By Thomas Knapp
July 08, 2022: Information Clearing House -- A June 29 Associated Press/NORC finds that 85% of Americans — including 92% of self-identified Republicans and 78% of self-identified Democrats — say “things in this country are headed in the wrong direction.”
Meanwhile, national support for a “third” political party remains high — 62% as of last year’s Gallup Survey — yet no actually existing party outside the Democratic and Republican establishments seems able to get much traction.
The Libertarian, Green, Constitution, and numerous smaller third parties have labored in the vineyard of politics for decades (the Prohibition Party since 1869!) without ever coming close to shattering the “major party” duopoly.
Recent startups, also seemingly going nowhere, include Andrew Yang’s Forward Party and the New Jersey Moderate Party, both of which seem more inclined to endorse simpatico “major party” candidates than field their own.

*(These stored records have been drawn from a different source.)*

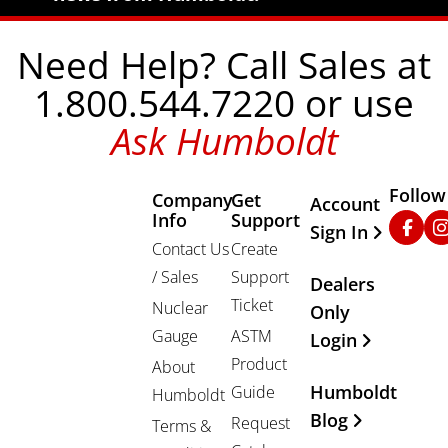
Need Help? Call Sales at
1.800.544.7220 or use
Ask Humboldt
Follow
Company
Get
Other Important
Account
Info
Support
Faceb
In
Sign In
Contact Us
Create
/ Sales
Support
Dealers
Ticket
Nuclear
Only
Gauge
ASTM
Login
Product
About
Humboldt
Guide
Humboldt
Blog
Request
Terms &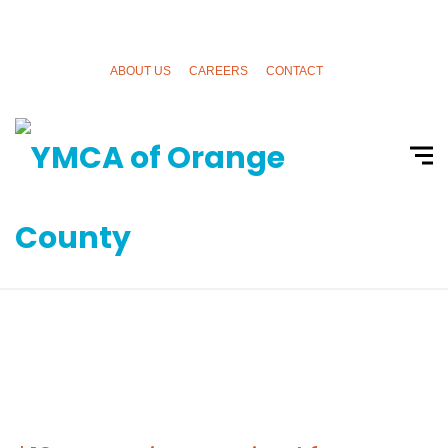
ABOUT US
CAREERS
CONTACT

Why can’t a third party breakthrough? There are plenty of reasons, but they all come back to the fact that the “major party” duopoly is actually a monopoly.
The Republicans and Democrats aren’t really two separate parties. They’re a single ruling party comprised of two large feuding factions which continually re-balance power and divvy up the spoils between themselves through a burlesque of “representative democracy” rigged, by force of law to preclude meaningful competition.
From gerrymandering to preserve “safe” districts for each of the two factions, to a death grip on candidate access to ballots (which, until the late 19th century, were printed by actual parties/candidates, or hand-written by voters), to the natural inclination of big campaign money to go to the party in power rather than to upstarts and rebels, The Republican/Democratic uniparty guards its prerogatives as jealously as any banana republic or communist dictatorship.
For all the talk of “polarization” in American politics, the uniparty monopoly occupies the broad and massive center, dividing the largest and most powerful constituencies between its two factions and doling out largess to those constituencies.
“Third” parties have difficulty making inroads into those large constituencies. The “major party” benefits may be unsatisfactory, but they’re birds in hand. “Third” parties are limited to the birds in the bush, the smaller constituencies the uniparty doesn’t consider worth catering to.
The last really major American political realignment took place in the 1850s when the Whigs disintegrated due to their inability to unite on slavery (and Democrats split along north/south lines on the same issue), making room for the ascent of the Republicans. And within a few decades, the Democrats and Republicans had coalesced as described above to make sure no such thing ever happened again.
Absent an issue of overwhelming concern to Americans which neither uniparty faction can co-opt for its own use, we’re never likely to vote our way out of this monopoly. It will end when the United States ends.
But that doesn’t make third parties useless. As we’ve seen with issues like marijuana legalization and same-sex marriage, third parties bring forward those issues the uniparty has to co-opt to remain in power.
Which is better than nothing, I guess. But not much. And fortunately not sustainable forever.